Ms Burns’ father, former Royal Navy sailor Thomas Burns, was shot by the Army outside Glenpark Social Club in north Belfast in July 1972.

Northern Ireland’s Attorney General has denied a fresh inquest into his death, despite flaws in the original tribunal.

Mr McCready’s uncle, Jim McCann, was among six men allegedly killed by soldiers in the New Lodge area of the city in February 1973.

In a statement at the time the Army claimed they had been shot during a gun battle, but no weapons were recovered. Earlier this year the Attorney General ordered a new inquest into the deaths of the men, known as the New Lodge Six.

The legal challenge centred on a command paper published in July, outlining the Government’s intention to prohibit future prosecutions of military veterans and ex-paramilitaries for Troubles incidents predating April 1998.

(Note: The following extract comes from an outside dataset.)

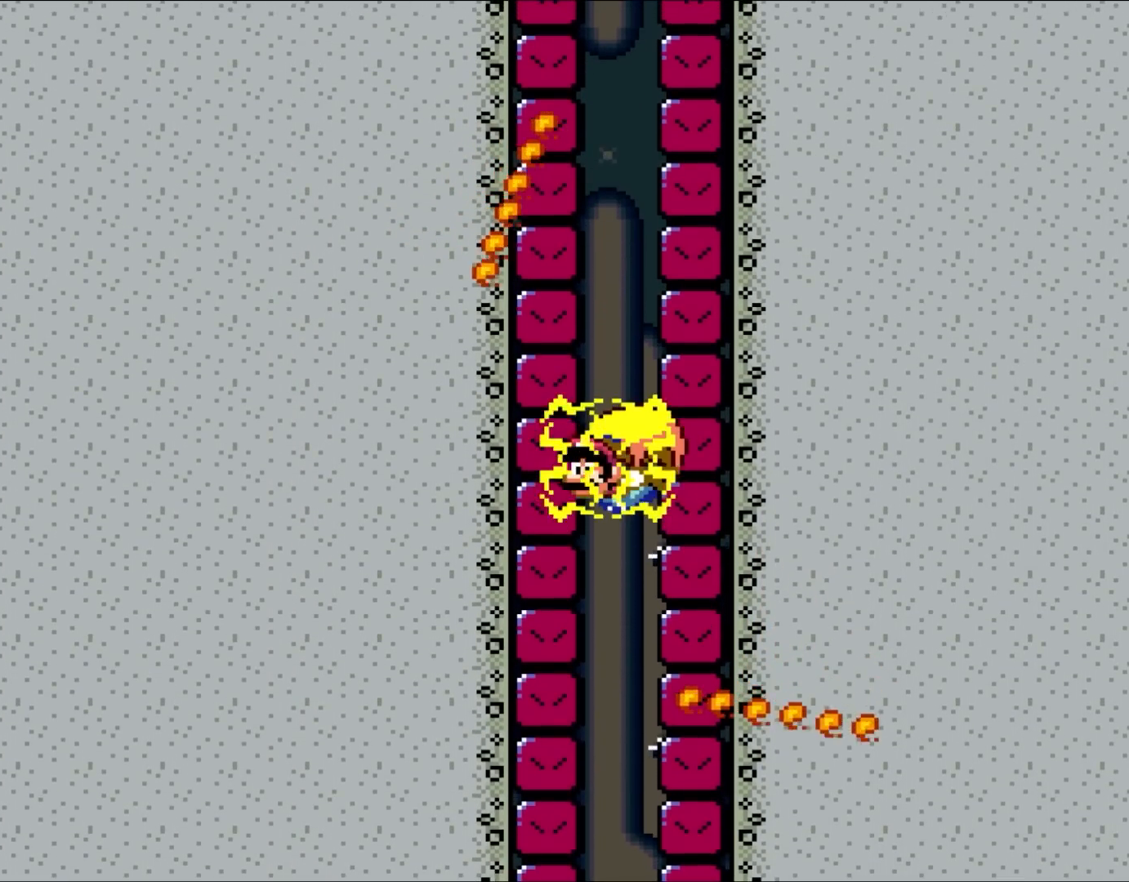
{"buttons": ["B", "Y"], "events": []}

Counsel for the two bereaved relatives told the court it also involves the unqualified, unconditional halting of inquests and civil actions.

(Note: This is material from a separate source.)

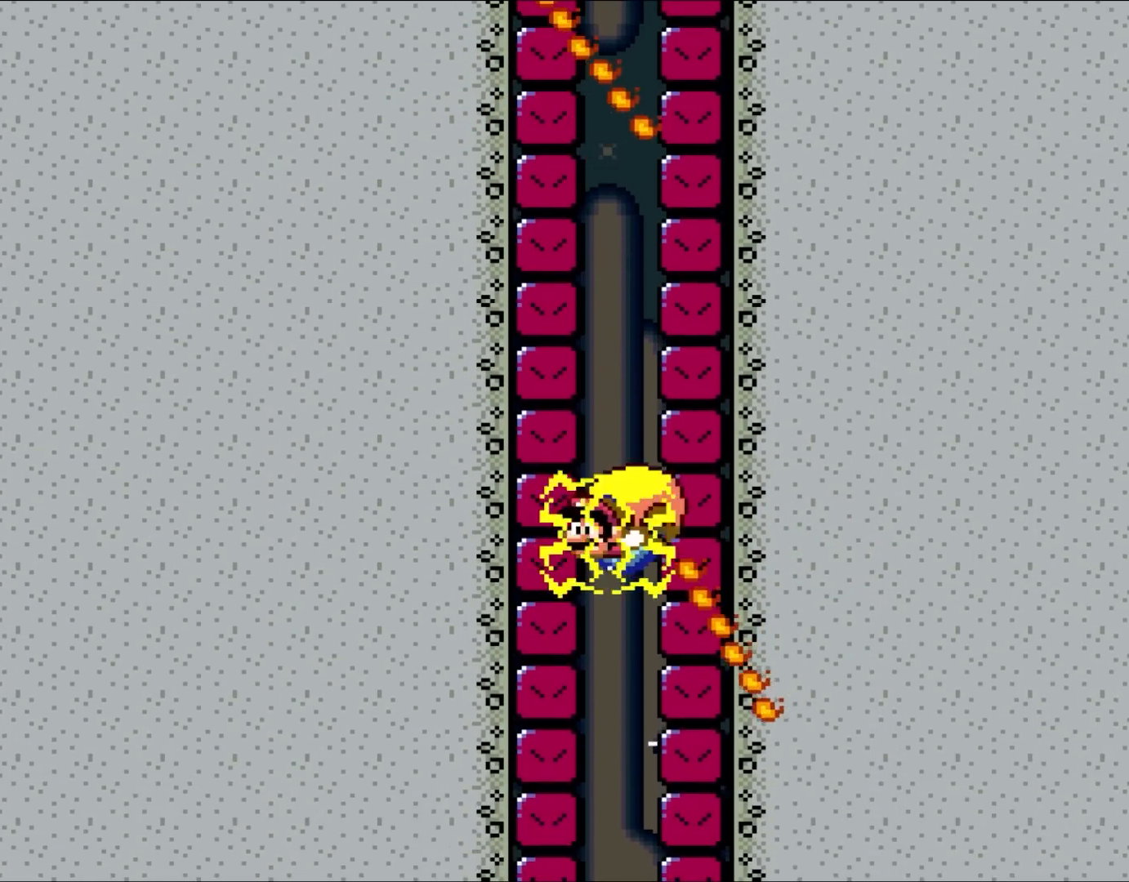
{"buttons": ["B", "Y"], "events": [[67, "A", "down"], [233, "A", "up"]]}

Even though the exact terms of the legislation remain unknown, Barry Macdonald QC insisted the intention behind it is clear. “What is proposed is a blanket ban on the judiciary dealing with any matters concerning the Troubles - including proceedings that are already before the court, and perhaps even at hearing,” he said.

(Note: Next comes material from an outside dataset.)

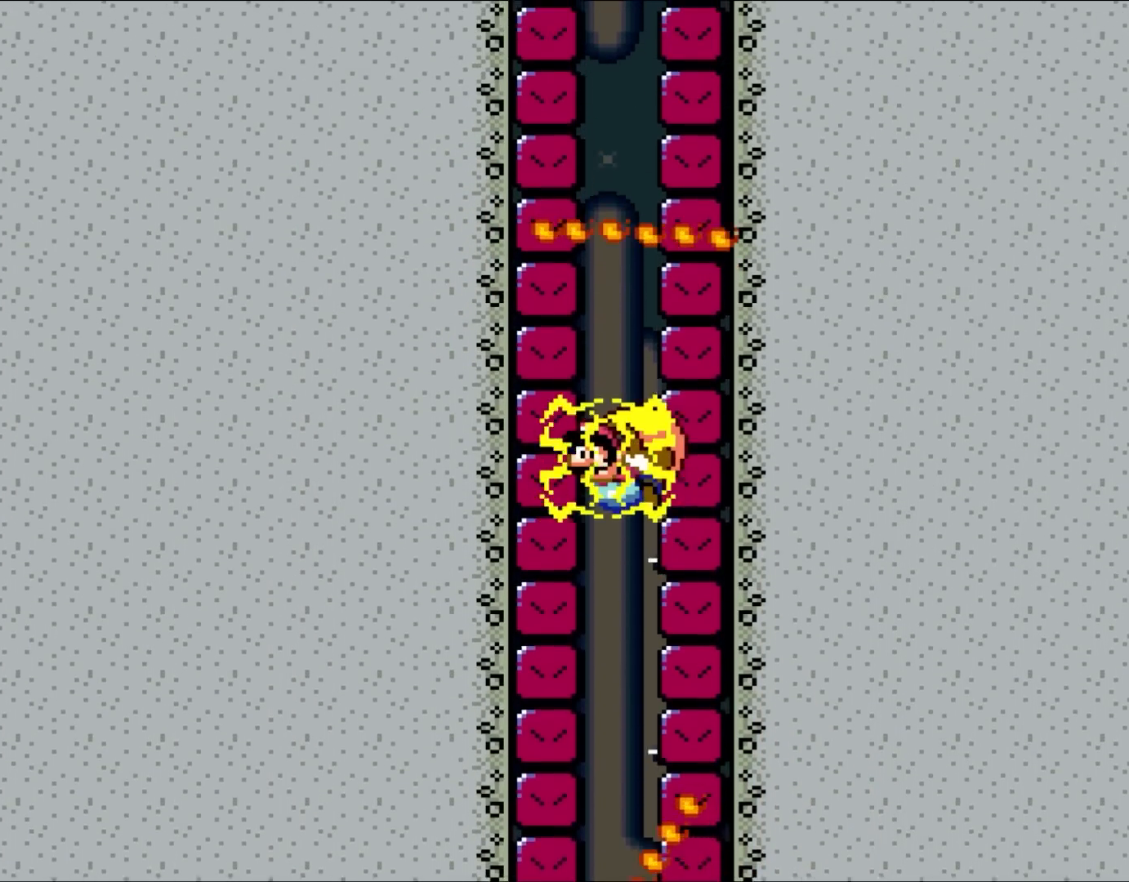
{"buttons": ["B", "Y"], "events": []}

“This is so inimical to the rule of law that these are now the kind of exceptional circumstances in which the courts should refuse to give effect to any statute that may purport to bring this state of affairs about.”

Mr Macdonald argued that an advisory judgment was needed before Parliament debates the anticipated Bill.

“It is necessary here for the court to declare what the existing law is in relation to the question of whether or not it is possible for Parliament to legislate in such a manner that is being proposed,” he added.

Tony McGleenan QC, for the Secretary of State, countered that a challenge to proposals likely to undergo revision should be rejected.

“Whatever form the Bill finally takes, it’s unlikely to replicate every feature of the command paper,” he said.

“We are guessing about what a future law might be. That is fatal to this application.”

Backing those submissions, Mr Justice Colton observed that the proposals have no legal force.

“The court is being asked to conduct a review of the legality of potential legislation that does not yet exist,” he said.

“To do so would be inappropriate in my view, and would ultimately involve the court intervening and assessing the issues upon which the Secretary of State is currently consulting.”

Dismissing the case, the judge held that it would be wrong to offer judicial advice on the anticipated Bill.

He stated: “It is for Parliament to scrutinise any draft legislation proposed, and would be constitutionally inappropriate for this court to advise on or interfere with that process.”